- This event has passed.
Fall 2025 GRASP on Robotics: Alan Yuille, Johns Hopkins University, “3D Vision Language Models and Interactive World Models”
October 24, 2025 @ 10:30 am - 11:45 am
This event was in-person ONLY in Wu and Chen Auditorium…
ABSTRACT
Vision Language Models (VLMs) are extremely successful, but their performance degrades when asked questions involving spatial relations and 3D world knowledge. Inspired by Cognitive Science, we develop 3D VLMs which are 3D-aware and 3D-explicit to help us to diagnose their failure nodes. We present two approaches which involve developing datasets with 3D annotations for training the 3D VLMs. The first works was developed on realistic-synthetic datasets and the 3D VLM is built on a 3D Image Parser. This 3D VLMs significantly outperform conventional VLMs for questions involving 3D/6D (Xingrui Wang et al.
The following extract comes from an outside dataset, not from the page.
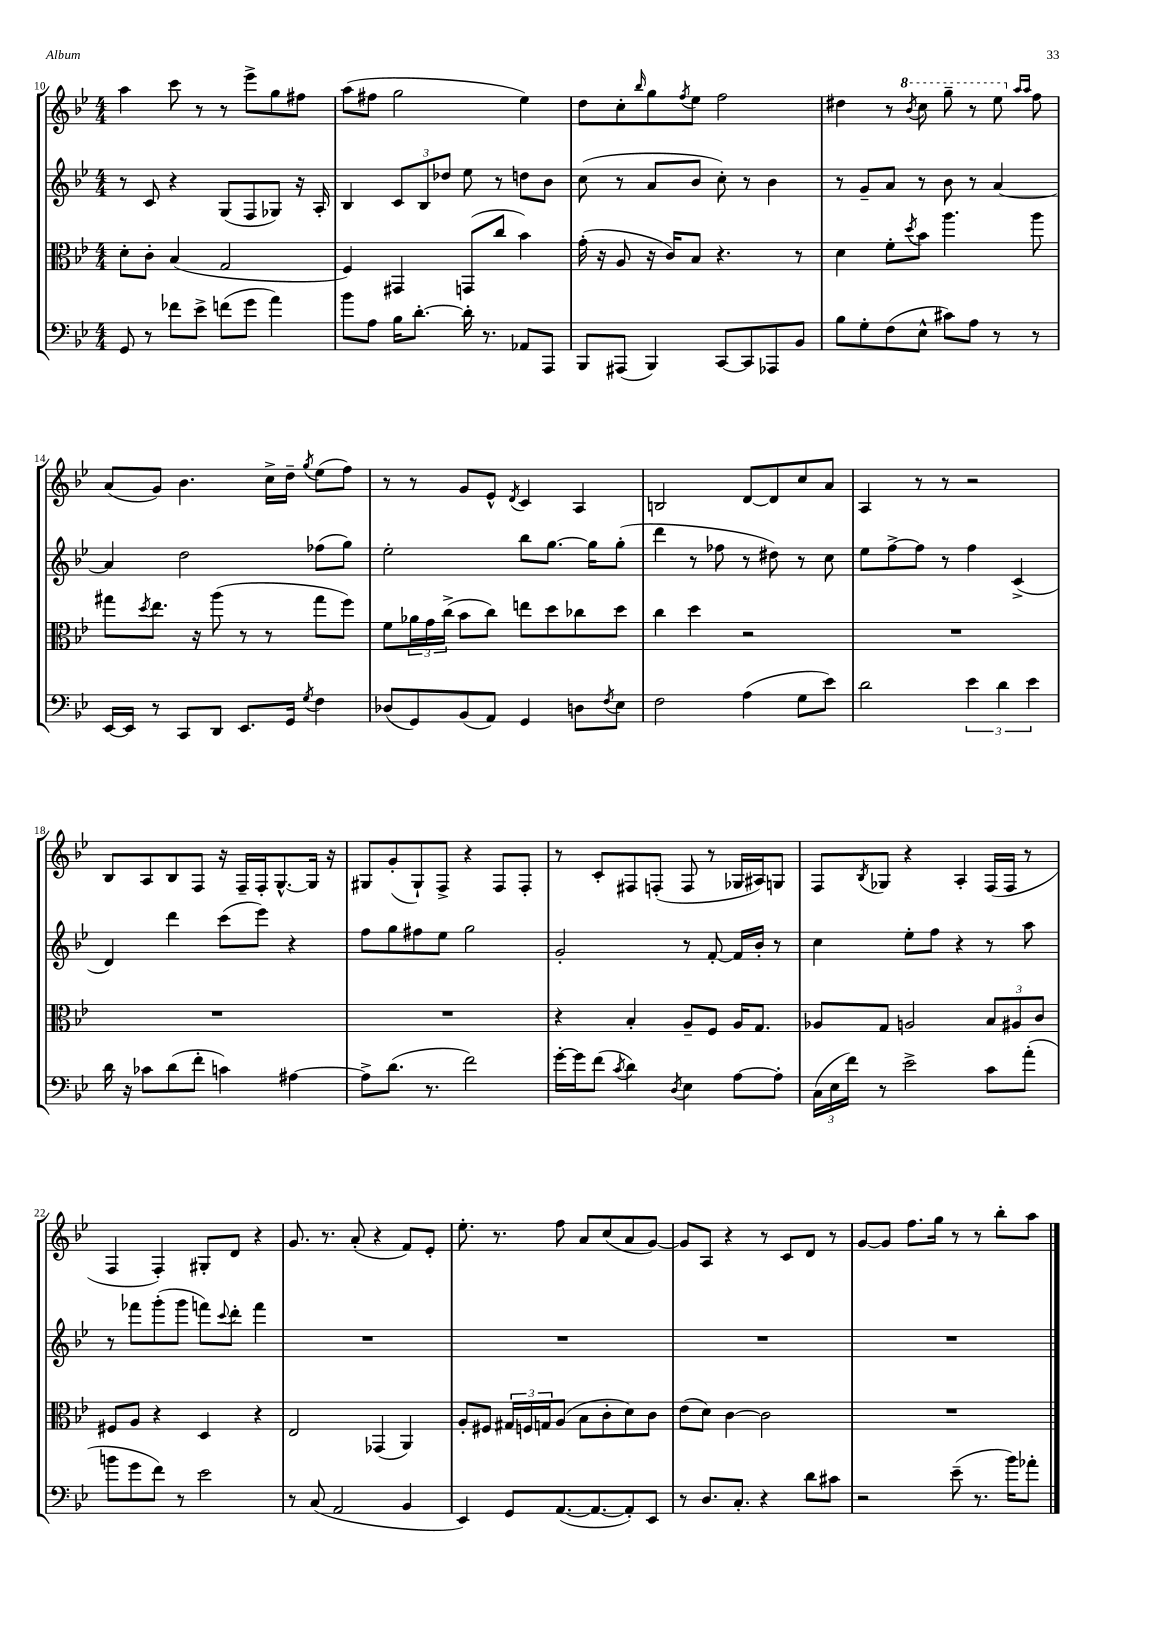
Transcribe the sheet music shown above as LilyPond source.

CVPR 2025 highlight) and physical reasoning (Xingrui Wang et al., ICLR 2025). This work is extended to complex images taking VLMs as base models and evaluated on a 3D comprehensive reasoning benchmark (W. Ma et al. ICCV 2026). We develop a 3D-VLM which significantly outperforms conventional VLMs when asked questions requiring 3D knowledge (Wufei Ma et al. CVPR 2025 highlight). We further extend this approach to develop a 3D-VLM which performs even better and is also 3D-explicit (Wufei Ma et al. NeurIPS. 2025). We discuss the bigger picture which involves the need for world models as illustrated by (J. Chen et al. ICLR 2025), analysis by synthesis (T. Zheng et al. NeurIPS 2025), and early detection of cancer using radiology reports (P. Bassi et al. MICCAI 2025).